Yes, March is National Kidney Month and National Women’s Month. What do kidneys and women have in common, you ask? Both groups are underappreciated! We can hope that someday we will get to a point where we don’t need to introduce people to integral aspects of our culture and our history (like Black History Month). For now, though, we obviously do. And this month we highlight the critically important role women play in our society. Similarly, we highlight the critically important role the kidneys play in our body.
Do you know what your kidney function is? You may think you know what women contribute to daily life, but do you know what kidneys do? For starters, they remove dangerous toxins from the blood, regulate the amount of fluids in our body, maintain the salt content of those fluids, balance minerals, produce urine, promote bone health, and so much more.
I’ve had a healthy respect for kidneys ever since my son was in dialysis. For nearly 2 years, dialysis machines, doctors, nurses, and technicians did a masterful job of trying to approximate what healthy kidneys manage to do every day.
Yet even with doing their damndest to get this juggling act all right, dialysis could produce only about 20% of normal kidney function. One-fifth.

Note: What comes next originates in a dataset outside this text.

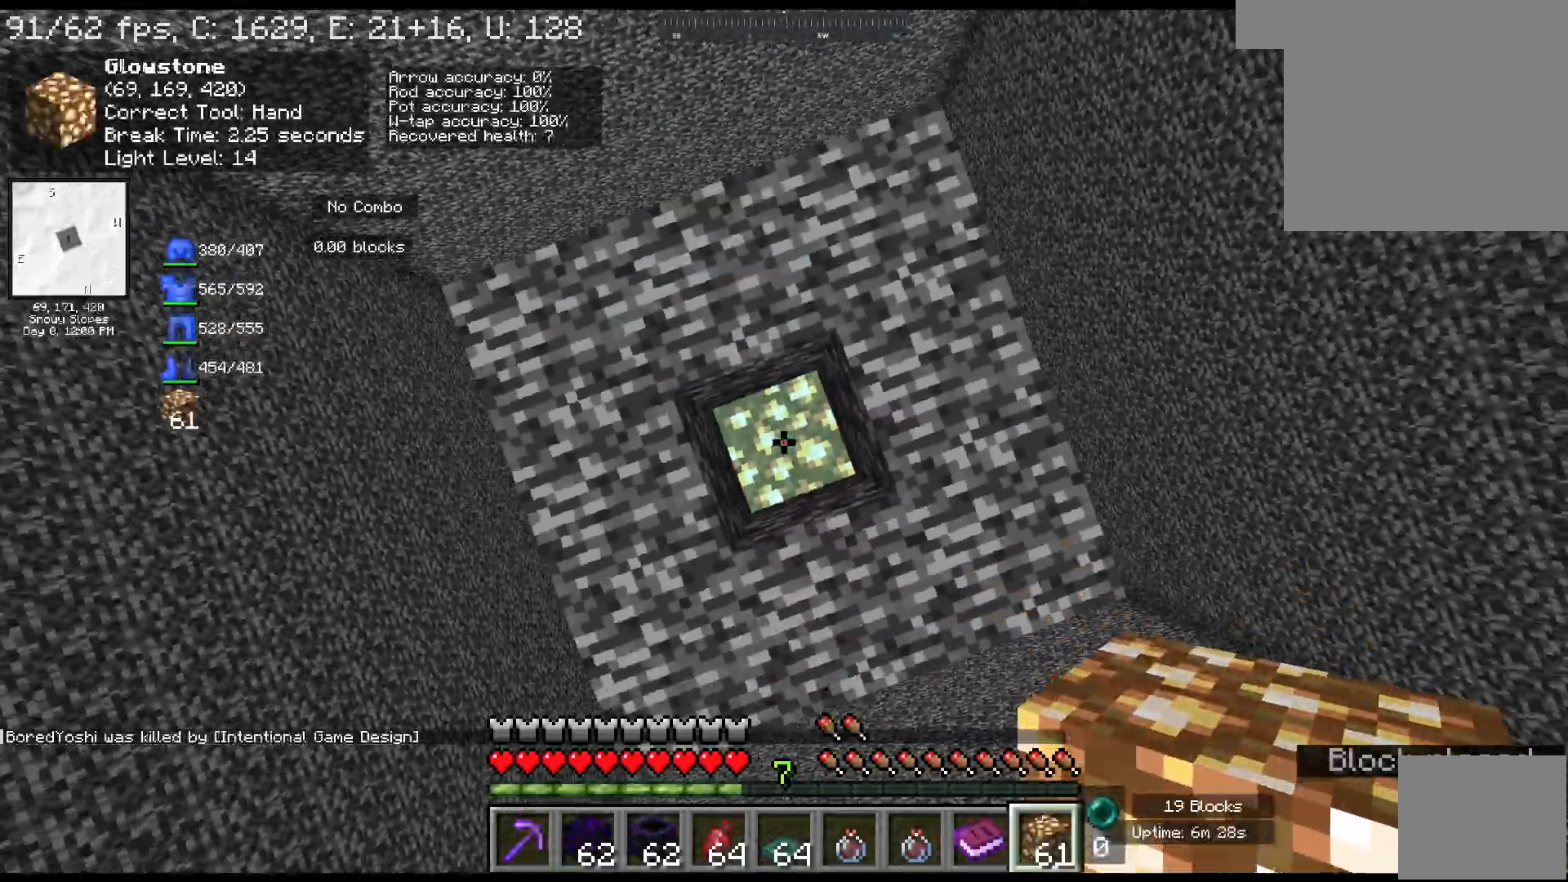
{"keys": ["space"], "mouse": [], "events": [[17, "mouse_right", "down"], [183, "mouse_right", "up"]]}
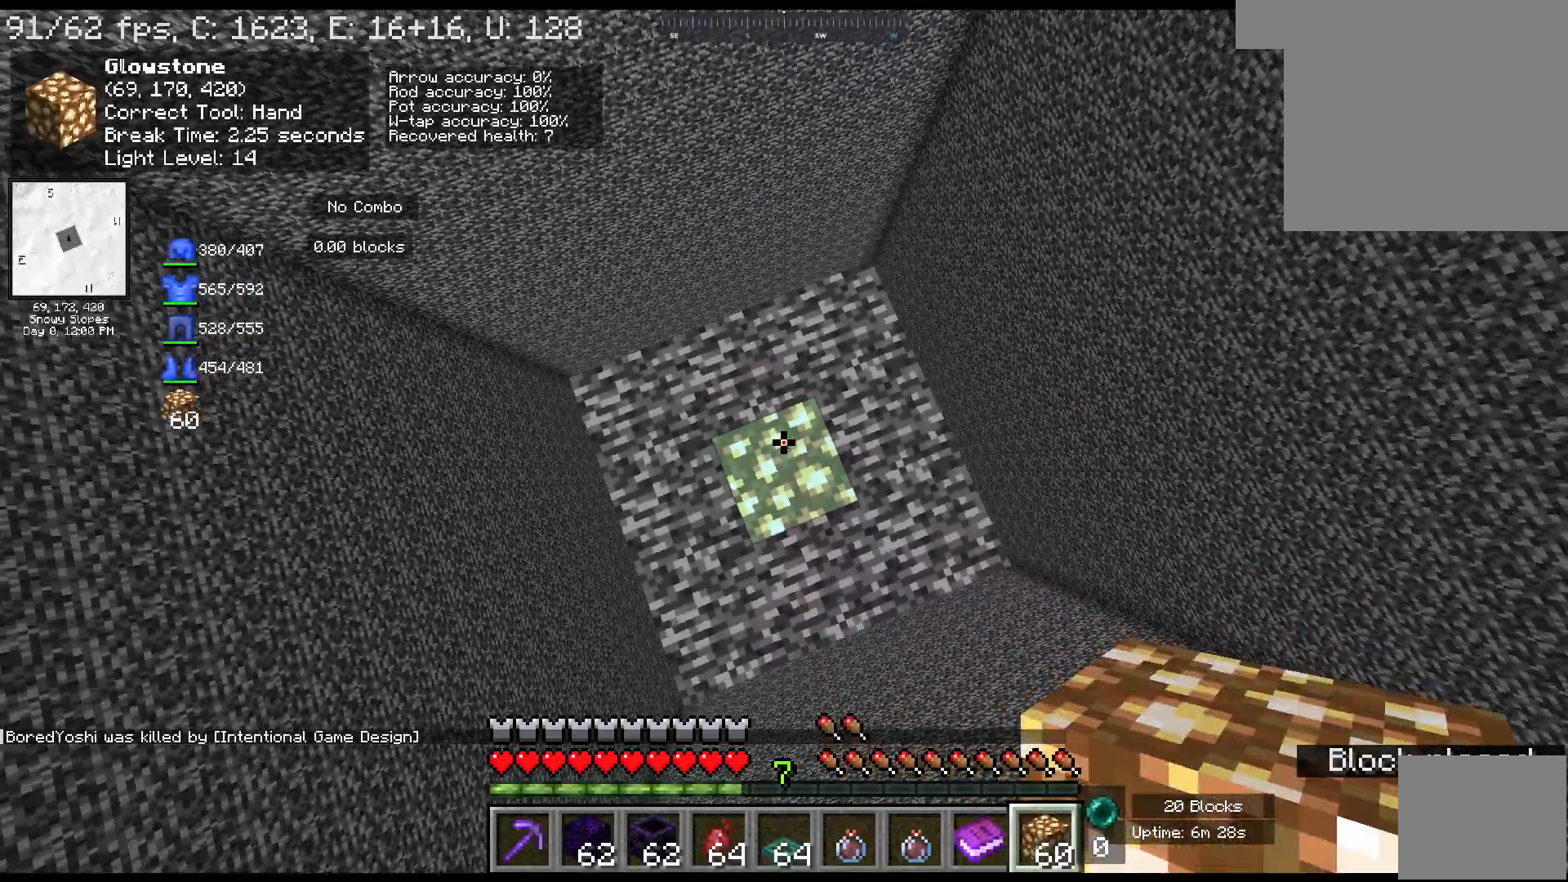
{"keys": ["space"], "mouse": [], "events": [[17, "mouse_right", "down"], [217, "mouse_right", "up"], [233, "space", "up"], [317, "space", "down"]]}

Like women, kidneys pull off much of their heroic daily work quietly, often without calling attention to themselves. That’s why when kidneys are starting to fail, we usually don’t notice. About 30 million Americans have chronic kidney disease—meaning they’re gradually losing kidney function—and most of them don’t know it. It’s called “the silent killer” because people usually don’t feel sick (and often look fine) until it’s dangerously far along. I know of people who just had a routine screening at a health fair, or went to the ER for a broken arm, or just didn’t feel right—only to learn, to their shock, that their kidneys were failing significantly and they needed to start dialysis ASAP.
My son knew he had kidney disease ever since it was diagnosed following a strep infection when he was in college. He was otherwise healthy and was told to monitor the condition with routine blood tests, which he did, never showing or feeling any symptoms. It was only at a routine checkup soon after his college graduation that the tests showed a precipitous decline in his kidney function. Within a month he was having surgery to put in an access point for dialysis, in 3 months he was undergoing dialysis 3 days a week, and close to 2 years later, he was welcoming my left kidney into its new home. It’s lived there happily since 2006, by the way. (My right kidney is managing fine without it.)
So, this month, please make an appointment to have your kidney function checked with a simple blood test. (And be sure to thank a woman every day!)